Winter is nature's neutral season. Apart from the sparkling blue sky of an occasional sunny day, colors seem to go into hibernation, leaving us with snow whites, silver cloud grays and mud puddle browns. If you're missing the colors of spring, today's cheery pinwheel coasters with their "hot dots" will inject some bright pops of color into your dreary day. These are based on a tutorial we originally featured several months back, but we've revised things a bit to utilize layer cake squares, showing you how cute it can be with a variety of colors bundled together into a pretty set. They're great for a gift, but you'll also want an extra set to keep for yourself as reminder of flowers and sun to come.
These coasters are fast and easy, but when working with triangles, you do need a little patience and precision. If you are new to quilting, check out our great Quilting Basics series for all the tips you need to get started with success:
Sewing Tools You Need
- Any Sewing Machine (we recommend the Janome New Home 7700)
- Walking foot (optional but helpful when working with multiple layers)
- Quarter Inch Seam foot (optional but helpful since all seams are ¼")
Fabric and Other Supplies
Amounts listed are for a set of four mix and match 4½" x 4½" coasters.
- Scraps or EIGHT Layer Cake Squares (10" x 10"); if you choose not to fussy cut your pinwheels, you could also use Charm Squares (5" x 5"), we cut ours from coordinated polka dot layer cake squares from the Oh Deer collection by MoMo for Moda
- Scraps or ¼ yard of a 44-45" coordinating solid; we used Cotton Couture in Soft White by Michael Miller Fabrics
- Scraps or ¼ yard of low loft batting; we used 2107 Natural One™ batting from Pellon
- All purposed thread in a neutral color for topstitching/quilting; we used natural
- All purpose thread to match fabrics
- See-through ruler
- Iron and ironing board
- Scissors or rotary cutter and mat
- Fabric pen or pencil
- Straight pins
- Seam gauge
- Seam ripper
- Hand sewing needle
- From the solid fabric, cut FOUR 5" x 5" squares.
- Stack and cut the squares along the diagonal to create two sets of triangles.
- Stack and cut the triangles in half to yield a total of sixteen solid triangles.
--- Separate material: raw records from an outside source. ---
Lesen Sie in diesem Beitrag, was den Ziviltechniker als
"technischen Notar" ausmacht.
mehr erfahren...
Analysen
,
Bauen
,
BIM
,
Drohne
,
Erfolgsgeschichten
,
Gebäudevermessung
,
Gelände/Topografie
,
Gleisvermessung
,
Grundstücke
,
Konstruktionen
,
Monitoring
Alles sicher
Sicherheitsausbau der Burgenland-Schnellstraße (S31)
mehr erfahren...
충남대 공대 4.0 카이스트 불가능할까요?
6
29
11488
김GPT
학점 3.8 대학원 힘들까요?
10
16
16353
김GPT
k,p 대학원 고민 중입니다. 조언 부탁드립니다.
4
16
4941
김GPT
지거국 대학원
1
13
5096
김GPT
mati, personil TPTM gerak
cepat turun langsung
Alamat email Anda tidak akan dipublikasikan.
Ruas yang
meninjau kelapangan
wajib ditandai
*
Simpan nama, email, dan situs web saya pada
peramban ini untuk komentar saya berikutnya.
Each triangle is 3½" along the sides and 5" across the base.
- Using a solid triangle as a pattern, fussy cut FOUR triangles from EACH of the patterned fabrics selected for the coaster tops.
- Center the motif within the triangle pattern.
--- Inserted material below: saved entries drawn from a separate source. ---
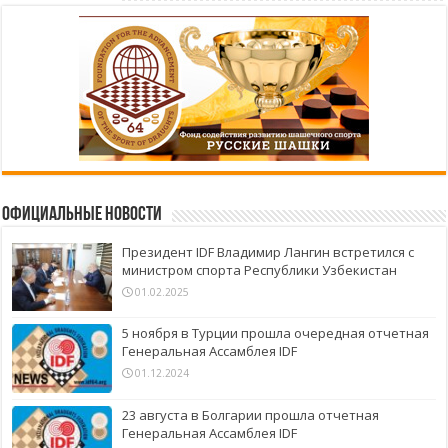
Официальные новости
Президент IDF Владимир Лангин встретился с
министром спорта Республики Узбекистан
01.02.2025
5 ноября в Турции прошла очередная отчетная
Генеральная Ассамблея IDF
01.12.2024
23 августа в Болгарии прошла отчетная
Генеральная Ассамблея IDF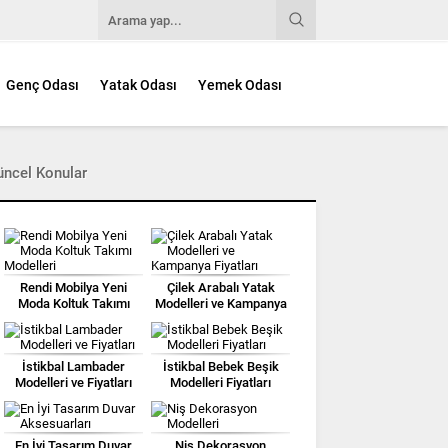
Genç Odası
Yatak Odası
Yemek Odası
üncel Konular
Rendi Mobilya Yeni
Çilek Arabalı Yatak
Moda Koltuk Takımı
Modelleri ve Kampanya
Modelleri
Fiyatları
İstikbal Lambader
İstikbal Bebek Beşik
Modelleri ve Fiyatları
Modelleri Fiyatları
En İyi Tasarım Duvar
Niş Dekorasyon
- This fussy cutting is especially important if you have a bold, repetitive pattern such as we had with the large dots. The pinwheel effect will be much stronger if each patterned triangle is as identical as possible. We used red/white, lime/white, orange/white and pink/white polka dots.
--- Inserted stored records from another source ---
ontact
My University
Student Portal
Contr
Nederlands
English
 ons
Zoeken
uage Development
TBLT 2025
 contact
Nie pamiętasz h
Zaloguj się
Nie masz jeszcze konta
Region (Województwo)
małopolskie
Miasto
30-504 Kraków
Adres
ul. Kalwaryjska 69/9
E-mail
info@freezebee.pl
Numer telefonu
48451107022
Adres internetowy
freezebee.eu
- If you choose not to fussy cut, you can create your patterned triangles in the same manner as the solid triangles above.
- Cut ONE 5" x 5" square from each of the fabrics selected for the coaster backs. We used orange/orange, lime/red, and decided on pink/red for both of the remaining two backs.
- From the batting, cut FOUR 5" x 5" squares.
At Your Sewing Machine & Ironing Board
- Pair up a solid triangle with each of the print triangles. You should have sixteen pairs. Pin each pair along the 5" base.
- Stitch together, using a ¼" seam allowance. We used our Janome Quarter Inch Seam foot.
- You can also stitch them all at once, using the chain piecing method.
NOTE: As mentioned above, if you are new to piecing, check out Quilting Basics Series. All the sections are excellent for those new to quilting; Part 4B covers chain piecing.
- Press flat, pressing the seam allowance towards the darker triangle. When complete, you should have sixteen squares.
- Pair up the squares into four sets of two.
- Pin the four sets of two right sides together along the inside 3½" sides.
- Stitch together, using a ¼" seam allowance.
NOTE: Remember, the seam allowances should be pressed towards the darker (the print) portion of the square. This will allow the center points to match up and the triangles to lay flat against each other when placed right sides together.
- When complete, you should have two rectangles, each made up of two squares. As shown below, your points don't match up quite yet; that's correct – don't worry.
- Pair up the rectangles to make a larger square and complete pinwheel pattern.
- Pin in place, aligning the long center sides and being careful to match the seams.
- Stitch together, using a ¼" seam allowance to create a finished square.
- On the back, use your seam ripper to remove just a couple stitches on both sides of the seam at the very center. This will allow you to swirl the seam so you can press everything nice and flat. This is a quilting technique called pinwheeling.
- When done, you should have four pinwheel coaster tops.
- Cut each top down to a 5" x 5" square, using the center seam as your guide to trim an even amount off each side so the pinwheel pattern remains balanced.
- Find the four solid back squares and the four batting squares.
- Create four "quilt sandwiches" from the assembled pieces. To do this, place a batting square flat on your work surface. Place a coaster top right side up on top of the batting, aligning all four sides. If you didn't trim exact squares of batting above, trim away the batting square now so it is flush with the coaster top.
- Finally, place a back square right side down on top of the two appropriately coordinated previous layers. Again, make sure all raw edges are flush. You should have four sets of three layers.
- Pin in place around all four sides, leaving a 2" opening along one side for turning.
- Using a ¼" seam allowance, stitch around all four sides, remembering to pivot at each corner and to lock your seam on either side of the 2" opening.
- Trim the corners and turn the coaster right right side out. Press well, pressing in the raw edges of the opening so they are flush with the sewn seam.
- Hand stitch the opening closed.
- Re-thread the machine with a neutral thread in the top and bobbin. We used natural, and we lengthened our stitch.
- Run a double row of stitching/quilting around the inside of each solid triangle. The first seam should be just inside the triangle's seamline.
- The second seam should be ¼" from the first.
- For the cleanest finish, use a lock stitch if possible rather than a back tack or leave your thread tails long and hand knot the ends to secure then trim the tails flush.